▶ [Cytowany tekst]:
::::::
Dwie łyżki prawdziwych informacji, pół szklanki wiarygodności, szczypta kłamstwa. Całość mieszać w mediach społecznościowych, aż powstanie chaos. Gotowe. Atak Bartłomieja Misiewicza na rodzinę gen. Waldemara Skrzypczaka. Histeria dotycząca gwałtu uchodźców na rosyjskiej imigrantce w Niemczech. Wywiady z dowódcami Wojska Polskiego. Pierwsze szkolenie podstawowe Obrony Terytorialnej dopiero w maju. Marsze faszystów na Łotwie. Ten luźny zbiór informacji w pewnej części związanej z wojskiem łączy to, że nie są prawdziwe. Niektórzy nazywają to dezinformacją, inni wolą określenie fake news, czyli po prostu fałszywe wiadomości. Fejki.
Przepis na dobrą dezinformację nie jest prosty. Prawdziwe arcydzieła, podobne do dobrych dań w restauracjach nagradzanych gwiazdkami Michelina, potrafią przyrządzać tylko fachowcy najwyższej klasy. I nie chodzi tu o takie drobiazgi, jak błędy dziennikarzy czy słowa polityków, którzy mniej lub bardziej świadomie publicznie wprowadzają swoich rozmówców w błąd. To można porównać z jedzonym w pośpiechu fast foodem. Czasem zjadliwe, czasem nie, ale nie ma powodu się tym dłużej zajmować. Nie porównujmy takich posiłków z daniami serwowanymi przez mistrzów. Dlatego termin „dezinformacja” na potrzeby tego tekstu będzie używany przede wszystkim do określenia operacji wojskowych bądź związanych ze służbami specjalnymi. „Dezinformacja to zmanipulowana informacja, która ma wpływać na opinię publiczną” – wyjaśniała w zwięzły sposób doktor Jolanta Darczewska z Ośrodka Studiów Wschodnich na łamach miesięcznika „Polska Zbrojna”.
Warto pamiętać, że ten termin, robiący w Polsce zawrotną karierę, jest częścią większej całości, jaką jest wojna informacyjna. – To walka o umysły, w której używa się różnych narzędzi. Arsenał środków jest szeroki. Obejmuje to, co jest nazywane influencing people, czyli wpływaniem na ludzi. Może to dotyczyć osób mających wpływ na innych w swoim środowisku, może to być zmasowana propaganda, a może też być bardziej subtelna dezinformacja – tłumaczy Ryszard Szpyra, profesor z Akademii Sztuki Wojennej. Znaczenie tego rodzaju walki rośnie z powodu rosnącego dostępu wielkich mas ludzi do informacji. Jak wiadomo, wojny, podobnie jak inne dziedziny naszego życia, zmieniają się w zależności od dostępnych technologii i cywilizacyjnej ewolucji.
::::::
▶ [Podany materiał]:
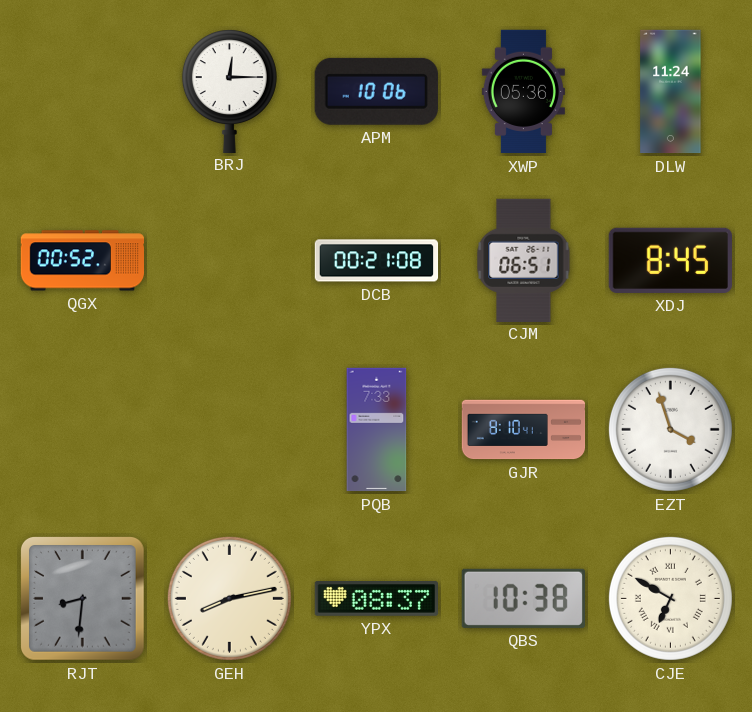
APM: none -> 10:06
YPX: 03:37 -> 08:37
::::::
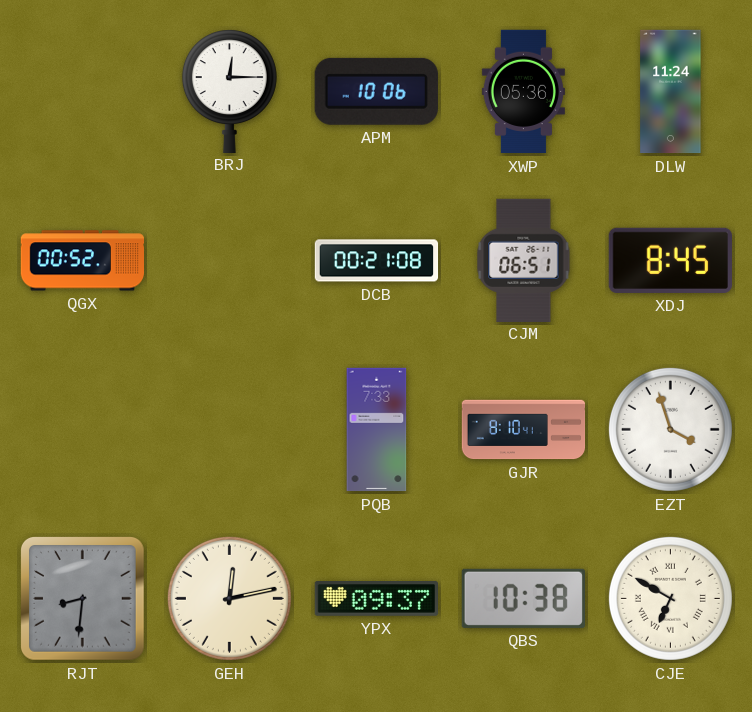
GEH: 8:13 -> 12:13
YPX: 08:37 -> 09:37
::::::
▶ [Opis zadania]: Napisz dalszy ciąg tekstu o dezinformacji, zaczynając zaraz po jego ostatnim zdaniu. Materiał nie ma tu żadnego znaczenia.

▶ [Odpowiedź]:
Dlatego te obecne w tak dużym stopniu będą się toczyć – a właściwie już się toczą – w cyberprzestrzeni. I co ważne, zasadniczo będą w nich brać udział wszyscy. Wszyscy podłączeni do sieci. Klasyk teorii wojny Carl von Clausewitz, twierdził, że by wygrać konflikt, trzeba pokonać armię przeciwnika, zająć jego terytorium i złamać wolę walki. – Wydaje się, że dzisiaj najbardziej istotne jest właśnie to złamanie. Bo w ten sposób można narzucić przeciwnikowi swoją wolę nawet bez zajmowania terytorium czy zabijania – tłumaczy z kolei pułkownik rezerwy doktor Dariusz Kryszk, który od lat zajmuje się wojskowym PR-em.
Podstawowe zasady dezinformacyjnego pichcenia
Załóżmy więc, że jesteśmy widzami czy wręcz bierzemy udział w konkursie kulinarnym na przyrządzenie dobrego dania dezinformacyjnego, walki o to, by określona narracja została uznana za najsmaczniejszą. Taką, która nam odpowiada najbardziej i którą wybieramy spośród różnych innych narracji. Jednym słowem: prawdziwą.
Kiedy wybieramy dobrą restaurację, często najpierw zasięgamy opinii innych, a potem bardzo istotne jest pierwsze wrażenie. Podobnie jest z portalami informacyjnymi – w tym wypadku chodzi o wiarygodność, opinię, jaką mamy o danym miejscu w sieci. By skutecznie przemycić informację nieprawdziwą, trzeba zbudować reputację. I tak dobry kucharz dezinformacji będzie dbał o to, by zdecydowana większość informacji podawanych przez niego była prawdziwa. – Jeśli jest to np. portal, który podaje informacje z innych źródeł w sieci, to na dziesięć informacji dziewięć będzie prawdziwych, a jedna fałszywa – mówi mi polski oficer zajmujący się monitorowaniem podobnych sytuacji. Jeśli w takim miejscu będą tylko wiadomości z gruntu kłamliwe, nikt nie będzie w nie wierzył. Drugą zasadą jest to, że większość przyrządzanego dania musi być prawdziwa. Na przykład do informacji, że podczas wojny na Krymie Ukraińcy zabijają niewinnych cywili, załączano zdjęcie ofiar z wojny w Syrii.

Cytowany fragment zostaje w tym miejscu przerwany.